Interview de Fanny , Franchisée à Villeneuve sur Lot
Publié le 03/07/2026 , Temps de lecture: 2 min
Pouvez-vous vous présenter et nous expliquer votre parcours avant de rejoindre Naturhouse ?
Je suis diététicienne de formation. Après mes études, j’ai eu du mal à trouver un poste dans mon domaine. J’ai donc enchaîné des petits jobs alimentaires en attendant une vraie opportunité professionnelle.
Comment avez-vous découvert le réseau Naturhouse ?
Un poste de diététicienne s’est ouvert au centre Naturhouse d’Agen ; un CDD de 6 mois pour remplacer une salariée en congé maternité. J’étais pas forcément convaincue par le concept à ce moment-là, mais je me suis dit que c’était une opportunité comme une autre, alors j’ai postulé.

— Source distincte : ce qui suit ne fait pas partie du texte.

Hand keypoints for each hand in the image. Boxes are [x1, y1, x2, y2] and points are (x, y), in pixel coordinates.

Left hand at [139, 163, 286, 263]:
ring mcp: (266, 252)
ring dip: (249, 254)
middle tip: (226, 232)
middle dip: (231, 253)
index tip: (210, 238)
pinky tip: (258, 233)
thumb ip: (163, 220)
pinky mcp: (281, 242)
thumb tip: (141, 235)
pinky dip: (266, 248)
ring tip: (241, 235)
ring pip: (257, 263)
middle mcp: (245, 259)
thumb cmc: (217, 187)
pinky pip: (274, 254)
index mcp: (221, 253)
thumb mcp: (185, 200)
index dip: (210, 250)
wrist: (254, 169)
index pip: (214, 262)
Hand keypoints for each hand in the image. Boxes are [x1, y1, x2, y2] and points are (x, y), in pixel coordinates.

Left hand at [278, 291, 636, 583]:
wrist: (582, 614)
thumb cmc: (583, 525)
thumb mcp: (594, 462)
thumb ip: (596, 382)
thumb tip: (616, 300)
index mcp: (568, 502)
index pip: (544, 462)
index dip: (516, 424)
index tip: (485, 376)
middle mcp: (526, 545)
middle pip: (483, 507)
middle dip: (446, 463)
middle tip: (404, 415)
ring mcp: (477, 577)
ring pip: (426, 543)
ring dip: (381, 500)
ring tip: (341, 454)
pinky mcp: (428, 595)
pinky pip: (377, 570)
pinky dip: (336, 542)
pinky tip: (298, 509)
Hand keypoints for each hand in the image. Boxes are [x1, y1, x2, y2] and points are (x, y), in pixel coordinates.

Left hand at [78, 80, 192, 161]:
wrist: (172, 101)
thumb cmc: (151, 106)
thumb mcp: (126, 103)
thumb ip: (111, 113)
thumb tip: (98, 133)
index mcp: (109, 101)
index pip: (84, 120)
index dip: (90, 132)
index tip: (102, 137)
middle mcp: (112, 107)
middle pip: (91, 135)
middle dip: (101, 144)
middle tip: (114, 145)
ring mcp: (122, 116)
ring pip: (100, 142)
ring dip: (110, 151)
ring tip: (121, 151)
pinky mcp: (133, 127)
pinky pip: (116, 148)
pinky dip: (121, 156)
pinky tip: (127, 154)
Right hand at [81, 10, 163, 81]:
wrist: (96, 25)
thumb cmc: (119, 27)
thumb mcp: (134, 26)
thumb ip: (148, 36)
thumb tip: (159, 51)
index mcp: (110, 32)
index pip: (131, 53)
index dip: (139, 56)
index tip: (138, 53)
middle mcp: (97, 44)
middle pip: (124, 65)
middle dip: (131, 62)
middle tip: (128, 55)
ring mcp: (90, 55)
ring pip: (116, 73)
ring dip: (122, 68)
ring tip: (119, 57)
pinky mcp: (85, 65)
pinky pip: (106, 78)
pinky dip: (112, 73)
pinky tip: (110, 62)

Comment s’est passée votre intégration au centre d’Agen ?
Très bien. J’ai d’abord été formée pendant trois mois aux côtés de la diététicienne du centre, puis j’ai pris les rênes seule pendant les trois mois suivants. Ça s’est hyper bien passé. C’est cette expérience qui m’a permis d’éliminer tous mes préjugés sur l’enseigne.
Qu’est-ce qui vous a donné l’idée d’ouvrir votre propre centre ?

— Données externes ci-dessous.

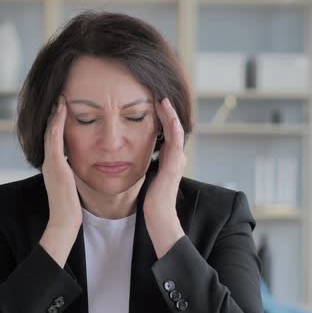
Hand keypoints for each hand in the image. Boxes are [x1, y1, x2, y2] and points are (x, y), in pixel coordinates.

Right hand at [40, 96, 82, 266]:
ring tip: (60, 97)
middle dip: (54, 114)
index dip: (58, 122)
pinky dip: (57, 122)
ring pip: (51, 131)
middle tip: (59, 96)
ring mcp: (51, 162)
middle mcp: (50, 162)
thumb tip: (78, 171)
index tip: (63, 107)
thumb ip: (73, 177)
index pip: (55, 138)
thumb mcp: (71, 188)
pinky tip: (62, 109)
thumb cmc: (70, 209)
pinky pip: (55, 138)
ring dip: (55, 113)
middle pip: (50, 131)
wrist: (64, 223)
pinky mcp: (55, 165)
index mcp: (55, 166)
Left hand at [143, 97, 186, 257]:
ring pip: (176, 129)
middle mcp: (176, 157)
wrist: (158, 216)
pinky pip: (175, 139)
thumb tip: (134, 157)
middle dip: (167, 111)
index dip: (162, 118)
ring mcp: (177, 159)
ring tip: (162, 98)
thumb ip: (145, 166)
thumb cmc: (151, 201)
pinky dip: (172, 124)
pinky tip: (167, 113)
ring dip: (170, 113)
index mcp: (169, 160)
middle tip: (159, 95)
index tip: (153, 104)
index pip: (167, 133)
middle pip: (173, 128)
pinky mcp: (175, 163)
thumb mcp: (147, 178)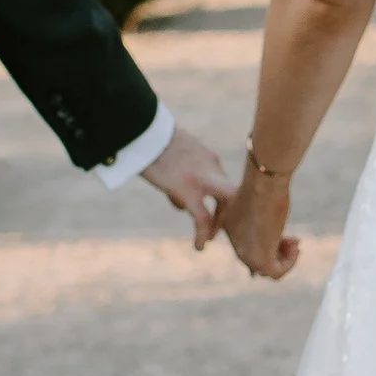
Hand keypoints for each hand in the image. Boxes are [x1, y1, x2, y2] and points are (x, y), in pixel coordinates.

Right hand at [140, 122, 232, 250]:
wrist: (142, 129)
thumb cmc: (150, 140)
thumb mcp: (173, 152)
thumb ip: (183, 170)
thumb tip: (179, 196)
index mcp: (208, 157)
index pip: (224, 182)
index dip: (225, 200)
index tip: (219, 212)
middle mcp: (212, 166)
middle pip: (233, 193)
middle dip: (227, 213)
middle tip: (218, 229)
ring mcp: (203, 178)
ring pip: (223, 205)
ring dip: (214, 224)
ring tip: (205, 238)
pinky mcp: (188, 189)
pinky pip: (203, 218)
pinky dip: (204, 234)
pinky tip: (200, 247)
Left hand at [220, 156, 299, 281]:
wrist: (263, 185)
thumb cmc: (263, 184)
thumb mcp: (259, 196)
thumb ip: (261, 206)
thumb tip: (274, 198)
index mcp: (231, 229)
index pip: (248, 249)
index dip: (270, 245)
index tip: (286, 237)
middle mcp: (236, 245)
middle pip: (258, 261)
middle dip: (279, 252)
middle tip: (293, 239)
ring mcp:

Ce sont mes patients d’Agen qui m’en ont parlé ! On avait créé une très bonne relation, et ils m’ont suggéré d’ouvrir un centre à Villeneuve-sur-Lot, une ville non couverte par le réseau à ce moment-là. L’idée a fait son chemin et je me suis dit : pourquoi pas ?
Pourquoi avoir choisi de vous lancer en franchise plutôt qu’en indépendant ?
Naturhouse, c’est une enseigne hyper connue. Il y a une vraie notoriété, une puissance de marque qui aide énormément au démarrage. Et surtout, on est accompagné. Je suis à mon compte, mais je suis hyper soutenue. Je sais que je peux compter sur d’autres personnes. Ce n’est pas quelque chose qu’on a forcément quand on se lance seul.
Quel est l’environnement professionnel dans lequel vous exercez ?
Le centre s’inscrit dans un pôle santé. Autour de moi, il y a des psychologues, des psychothérapeutes. Des professionnels qui nous rendent encore plus légitimes dans notre approche. C’est une vraie valeur ajoutée pour les patients comme pour nous.
Comment s’est passé le démarrage économique de votre centre ?
Au-delà de mes espérances ! J’ai atteint mon seuil de rentabilité dès le deuxième mois. Le troisième mois, je le dépassais allègrement. Et depuis, tout va très bien.
Quel message souhaitez-vous adresser aux diététiciennes qui hésitent à se lancer ?
Je vis de ma passion, et c’est le plus important. Si vous hésitez, n’ayez pas de préjugés comme j’en avais au départ. L’expérience au sein du réseau m’a tout appris. C’est un modèle qui fonctionne, et l’accompagnement fait vraiment la différence.